> [THE TASK]:
Pick out every line in the data below that holds "controller".

> [SOURCE INFORMATION]:
****************
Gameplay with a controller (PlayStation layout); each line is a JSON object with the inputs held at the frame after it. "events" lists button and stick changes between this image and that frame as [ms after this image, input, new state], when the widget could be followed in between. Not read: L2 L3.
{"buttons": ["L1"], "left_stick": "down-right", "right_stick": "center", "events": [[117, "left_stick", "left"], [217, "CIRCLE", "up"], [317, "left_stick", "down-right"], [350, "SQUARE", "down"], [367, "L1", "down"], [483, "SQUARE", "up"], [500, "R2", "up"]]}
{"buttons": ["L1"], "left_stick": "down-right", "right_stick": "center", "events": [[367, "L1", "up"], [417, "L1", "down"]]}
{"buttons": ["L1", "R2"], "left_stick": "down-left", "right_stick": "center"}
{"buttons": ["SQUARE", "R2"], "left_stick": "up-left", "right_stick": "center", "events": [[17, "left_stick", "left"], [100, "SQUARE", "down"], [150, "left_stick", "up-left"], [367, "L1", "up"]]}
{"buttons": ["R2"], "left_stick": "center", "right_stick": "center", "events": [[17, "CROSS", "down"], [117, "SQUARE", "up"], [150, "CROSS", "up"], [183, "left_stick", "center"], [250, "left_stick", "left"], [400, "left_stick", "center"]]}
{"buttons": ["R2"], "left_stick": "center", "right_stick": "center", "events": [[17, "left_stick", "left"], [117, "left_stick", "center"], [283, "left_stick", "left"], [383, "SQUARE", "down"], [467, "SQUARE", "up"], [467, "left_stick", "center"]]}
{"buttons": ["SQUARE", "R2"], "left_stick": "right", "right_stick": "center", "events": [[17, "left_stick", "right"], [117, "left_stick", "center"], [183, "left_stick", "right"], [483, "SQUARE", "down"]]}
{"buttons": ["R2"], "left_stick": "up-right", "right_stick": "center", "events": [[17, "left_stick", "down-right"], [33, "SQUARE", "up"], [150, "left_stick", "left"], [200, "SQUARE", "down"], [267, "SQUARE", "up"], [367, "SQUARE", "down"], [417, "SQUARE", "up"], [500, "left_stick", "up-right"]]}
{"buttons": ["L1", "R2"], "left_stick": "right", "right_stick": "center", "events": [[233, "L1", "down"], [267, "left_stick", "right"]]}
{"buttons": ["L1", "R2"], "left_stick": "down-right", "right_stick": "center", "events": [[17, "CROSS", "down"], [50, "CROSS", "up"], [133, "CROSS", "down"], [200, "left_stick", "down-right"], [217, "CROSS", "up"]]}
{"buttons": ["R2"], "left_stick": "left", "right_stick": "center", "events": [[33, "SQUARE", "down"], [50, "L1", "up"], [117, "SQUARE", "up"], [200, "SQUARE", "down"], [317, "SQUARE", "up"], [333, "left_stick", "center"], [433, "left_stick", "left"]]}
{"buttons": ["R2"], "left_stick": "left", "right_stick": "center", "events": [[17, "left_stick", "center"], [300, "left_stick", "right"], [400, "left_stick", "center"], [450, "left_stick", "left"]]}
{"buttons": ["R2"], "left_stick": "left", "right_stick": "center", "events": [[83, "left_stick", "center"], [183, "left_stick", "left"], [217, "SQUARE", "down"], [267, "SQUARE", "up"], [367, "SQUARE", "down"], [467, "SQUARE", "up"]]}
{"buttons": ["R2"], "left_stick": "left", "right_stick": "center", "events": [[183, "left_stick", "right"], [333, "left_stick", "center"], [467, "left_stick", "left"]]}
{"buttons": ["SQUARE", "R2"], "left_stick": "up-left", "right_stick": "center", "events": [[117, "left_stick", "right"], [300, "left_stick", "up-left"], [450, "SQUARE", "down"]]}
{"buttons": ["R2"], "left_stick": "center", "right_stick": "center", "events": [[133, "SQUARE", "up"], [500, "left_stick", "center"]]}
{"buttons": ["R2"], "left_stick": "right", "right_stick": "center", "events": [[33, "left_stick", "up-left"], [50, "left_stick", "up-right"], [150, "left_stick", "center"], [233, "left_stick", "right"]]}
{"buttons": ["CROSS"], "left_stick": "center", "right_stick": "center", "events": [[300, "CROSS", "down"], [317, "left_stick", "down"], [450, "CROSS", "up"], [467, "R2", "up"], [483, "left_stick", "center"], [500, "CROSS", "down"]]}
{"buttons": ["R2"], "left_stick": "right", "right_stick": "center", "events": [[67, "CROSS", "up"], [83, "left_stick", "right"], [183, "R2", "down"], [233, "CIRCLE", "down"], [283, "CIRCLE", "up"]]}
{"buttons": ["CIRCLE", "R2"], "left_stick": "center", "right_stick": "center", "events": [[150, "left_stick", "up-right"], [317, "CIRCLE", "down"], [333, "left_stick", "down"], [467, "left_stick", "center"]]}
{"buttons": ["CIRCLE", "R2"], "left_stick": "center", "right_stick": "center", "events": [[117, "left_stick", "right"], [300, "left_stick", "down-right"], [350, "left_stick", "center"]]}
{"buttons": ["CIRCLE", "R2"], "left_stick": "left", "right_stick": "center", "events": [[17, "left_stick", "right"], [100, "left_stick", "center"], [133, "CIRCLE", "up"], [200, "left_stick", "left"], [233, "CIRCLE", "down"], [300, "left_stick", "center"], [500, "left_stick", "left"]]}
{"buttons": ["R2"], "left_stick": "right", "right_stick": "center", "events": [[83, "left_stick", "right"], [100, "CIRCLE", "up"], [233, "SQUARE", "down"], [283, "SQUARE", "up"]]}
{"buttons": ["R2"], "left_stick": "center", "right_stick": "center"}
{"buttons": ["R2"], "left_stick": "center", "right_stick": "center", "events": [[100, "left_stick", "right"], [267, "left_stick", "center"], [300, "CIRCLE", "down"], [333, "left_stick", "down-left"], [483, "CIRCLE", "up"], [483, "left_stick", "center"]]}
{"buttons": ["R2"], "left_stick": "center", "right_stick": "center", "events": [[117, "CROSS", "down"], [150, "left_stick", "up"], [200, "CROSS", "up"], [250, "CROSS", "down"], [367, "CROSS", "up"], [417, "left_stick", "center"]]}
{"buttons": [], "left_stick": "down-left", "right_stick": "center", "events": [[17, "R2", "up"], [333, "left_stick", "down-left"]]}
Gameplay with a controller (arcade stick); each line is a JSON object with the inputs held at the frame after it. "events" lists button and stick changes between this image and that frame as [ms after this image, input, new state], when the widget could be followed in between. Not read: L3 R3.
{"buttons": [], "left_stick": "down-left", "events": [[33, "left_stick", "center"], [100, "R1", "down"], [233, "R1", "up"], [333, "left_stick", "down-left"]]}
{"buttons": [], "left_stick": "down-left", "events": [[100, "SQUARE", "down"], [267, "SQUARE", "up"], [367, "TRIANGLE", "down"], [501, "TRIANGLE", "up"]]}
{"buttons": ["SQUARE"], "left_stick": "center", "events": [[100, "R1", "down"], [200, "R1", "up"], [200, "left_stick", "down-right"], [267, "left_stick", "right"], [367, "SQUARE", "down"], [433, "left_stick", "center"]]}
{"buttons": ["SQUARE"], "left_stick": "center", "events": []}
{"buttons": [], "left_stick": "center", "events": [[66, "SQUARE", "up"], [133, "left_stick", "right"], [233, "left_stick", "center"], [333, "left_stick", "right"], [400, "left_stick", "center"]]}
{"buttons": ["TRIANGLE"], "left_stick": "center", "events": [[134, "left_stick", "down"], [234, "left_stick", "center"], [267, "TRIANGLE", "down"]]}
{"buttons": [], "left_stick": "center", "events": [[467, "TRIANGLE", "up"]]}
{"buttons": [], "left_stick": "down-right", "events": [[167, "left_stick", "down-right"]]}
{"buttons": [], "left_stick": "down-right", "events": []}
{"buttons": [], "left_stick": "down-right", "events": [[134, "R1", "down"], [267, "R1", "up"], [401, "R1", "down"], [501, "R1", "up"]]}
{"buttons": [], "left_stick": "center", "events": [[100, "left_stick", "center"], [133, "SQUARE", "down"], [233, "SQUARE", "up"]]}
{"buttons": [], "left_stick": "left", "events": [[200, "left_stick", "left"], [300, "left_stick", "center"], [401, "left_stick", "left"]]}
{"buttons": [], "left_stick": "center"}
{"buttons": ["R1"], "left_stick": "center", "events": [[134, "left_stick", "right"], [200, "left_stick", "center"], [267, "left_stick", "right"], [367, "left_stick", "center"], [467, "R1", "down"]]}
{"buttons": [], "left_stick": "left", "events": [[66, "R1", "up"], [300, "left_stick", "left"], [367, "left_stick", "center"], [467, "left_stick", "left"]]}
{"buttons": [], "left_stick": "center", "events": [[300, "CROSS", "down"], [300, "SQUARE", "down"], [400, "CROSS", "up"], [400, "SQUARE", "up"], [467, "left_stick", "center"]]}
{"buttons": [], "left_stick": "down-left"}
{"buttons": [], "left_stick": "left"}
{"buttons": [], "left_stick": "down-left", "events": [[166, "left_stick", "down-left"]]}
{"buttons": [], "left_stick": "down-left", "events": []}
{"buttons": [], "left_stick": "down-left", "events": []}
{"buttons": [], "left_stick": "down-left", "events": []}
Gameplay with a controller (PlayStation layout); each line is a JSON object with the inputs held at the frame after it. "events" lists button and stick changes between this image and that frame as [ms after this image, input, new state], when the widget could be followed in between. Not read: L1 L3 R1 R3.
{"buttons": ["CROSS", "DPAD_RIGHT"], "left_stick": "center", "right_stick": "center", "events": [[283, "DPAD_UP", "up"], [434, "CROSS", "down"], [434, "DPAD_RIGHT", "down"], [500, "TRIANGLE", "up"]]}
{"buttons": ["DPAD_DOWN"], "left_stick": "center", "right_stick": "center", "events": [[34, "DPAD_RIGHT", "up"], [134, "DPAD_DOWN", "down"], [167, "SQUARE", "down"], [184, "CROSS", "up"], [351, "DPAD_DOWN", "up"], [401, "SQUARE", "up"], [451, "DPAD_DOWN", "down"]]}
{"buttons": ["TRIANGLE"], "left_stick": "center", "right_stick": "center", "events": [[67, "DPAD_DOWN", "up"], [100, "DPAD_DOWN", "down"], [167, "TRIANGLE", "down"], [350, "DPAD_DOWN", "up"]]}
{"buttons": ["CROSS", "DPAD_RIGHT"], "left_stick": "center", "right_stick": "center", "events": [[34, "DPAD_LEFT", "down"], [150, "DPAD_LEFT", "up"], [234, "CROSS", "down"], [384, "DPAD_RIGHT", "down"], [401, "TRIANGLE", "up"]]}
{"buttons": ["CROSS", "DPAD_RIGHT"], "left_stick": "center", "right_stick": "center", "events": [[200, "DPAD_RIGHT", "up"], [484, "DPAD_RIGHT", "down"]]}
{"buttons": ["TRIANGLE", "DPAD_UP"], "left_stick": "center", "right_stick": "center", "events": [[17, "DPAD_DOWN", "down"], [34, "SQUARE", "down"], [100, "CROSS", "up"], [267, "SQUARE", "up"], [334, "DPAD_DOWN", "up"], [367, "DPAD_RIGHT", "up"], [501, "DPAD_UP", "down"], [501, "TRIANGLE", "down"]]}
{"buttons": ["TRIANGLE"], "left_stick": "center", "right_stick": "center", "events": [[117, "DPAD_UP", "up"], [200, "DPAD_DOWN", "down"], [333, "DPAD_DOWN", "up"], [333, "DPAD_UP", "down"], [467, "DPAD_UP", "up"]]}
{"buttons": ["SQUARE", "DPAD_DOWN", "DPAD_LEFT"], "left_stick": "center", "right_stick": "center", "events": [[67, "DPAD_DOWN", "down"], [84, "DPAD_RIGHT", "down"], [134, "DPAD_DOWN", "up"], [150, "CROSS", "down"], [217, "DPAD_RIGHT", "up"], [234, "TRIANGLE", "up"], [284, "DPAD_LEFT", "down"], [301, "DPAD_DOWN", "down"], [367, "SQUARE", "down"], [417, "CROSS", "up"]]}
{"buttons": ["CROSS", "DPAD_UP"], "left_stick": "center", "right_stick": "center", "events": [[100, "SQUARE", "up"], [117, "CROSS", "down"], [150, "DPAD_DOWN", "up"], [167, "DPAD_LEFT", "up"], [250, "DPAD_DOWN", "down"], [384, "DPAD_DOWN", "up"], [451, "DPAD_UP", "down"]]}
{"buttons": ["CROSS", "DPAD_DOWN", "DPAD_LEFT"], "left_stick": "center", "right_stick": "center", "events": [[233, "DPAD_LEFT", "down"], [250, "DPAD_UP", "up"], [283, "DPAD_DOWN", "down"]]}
****************
> [TASK SOLUTION]:
Gameplay with a controller (PlayStation layout); each line is a JSON object with the inputs held at the frame after it. "events" lists button and stick changes between this image and that frame as [ms after this image, input, new state], when the widget could be followed in between. Not read: L2 L3.
Gameplay with a controller (arcade stick); each line is a JSON object with the inputs held at the frame after it. "events" lists button and stick changes between this image and that frame as [ms after this image, input, new state], when the widget could be followed in between. Not read: L3 R3.
Gameplay with a controller (PlayStation layout); each line is a JSON object with the inputs held at the frame after it. "events" lists button and stick changes between this image and that frame as [ms after this image, input, new state], when the widget could be followed in between. Not read: L1 L3 R1 R3.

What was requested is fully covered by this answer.